Top of Passage

Clara A. Swain, M.D.
The Project Gutenberg eBook, Clara A. Swain, M.D., by Mrs. Robert Hoskins
The frail little mother of a frail little daughter did not live long enough to see the fullest answer to her prayer that her youngest born might grow up to be a good and useful woman, for she passed away before her daughter began her medical career, but the prayer was not forgotten by Him who ever hears the cry of those who call upon Him in faith.
Clara was the youngest of the ten children of John and Clarissa Seavey Swain. She was born in Elmira, N.Y., but when she was two years old her parents returned to their old home in Castile and here she spent her early life.
She was not a strong child, and being the youngest of a large family naturally received much attention, which in after years she concluded was not good for her. She once described herself as a puny little thing who wanted everything she saw and thought she ought to have it. I had a will of my own, she said, and my mother found it necessary to be very firm with me at times. Once I was very rude to her when she did not give me what I wanted, and I shall never forget how grieved she was, how lovingly she explained to me the necessity for controlling myself if I would be loved by those around me. She was six years old when this naughtiness occurred. I promised my mother then, she said, that I would be a good girl, and that I would ask God not to let me be naughty again.

Bottom of Passage
Top of Records

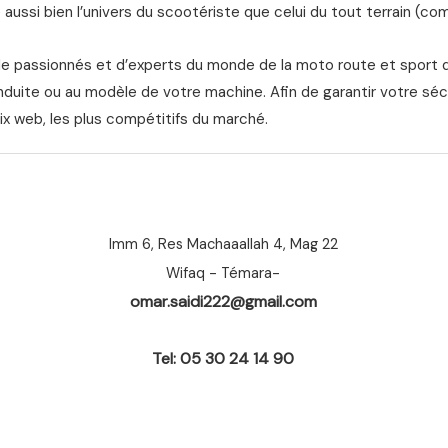
aussi bien l’univers du scootériste que celui du tout terrain (com
de passionnés et d’experts du monde de la moto route et sport 
nduite ou au modèle de votre machine. Afin de garantir votre séc
ix web, les plus compétitifs du marché.
Imm 6, Res Machaaallah 4, Mag 22
Wifaq - Témara-
omar.saidi222@gmail.com
Tel: 05 30 24 14 90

Bottom of Records

Set down the passage about Clara A. Swain word for word, from "The Project Gutenberg" to "Him in faith.". The entries are separate material and have no connection to the passage about Clara A. Swain.

- _Your solution_
The Project Gutenberg eBook, Clara A. Swain, M.D., by Mrs. Robert Hoskins
The frail little mother of a frail little daughter did not live long enough to see the fullest answer to her prayer that her youngest born might grow up to be a good and useful woman, for she passed away before her daughter began her medical career, but the prayer was not forgotten by Him who ever hears the cry of those who call upon Him in faith.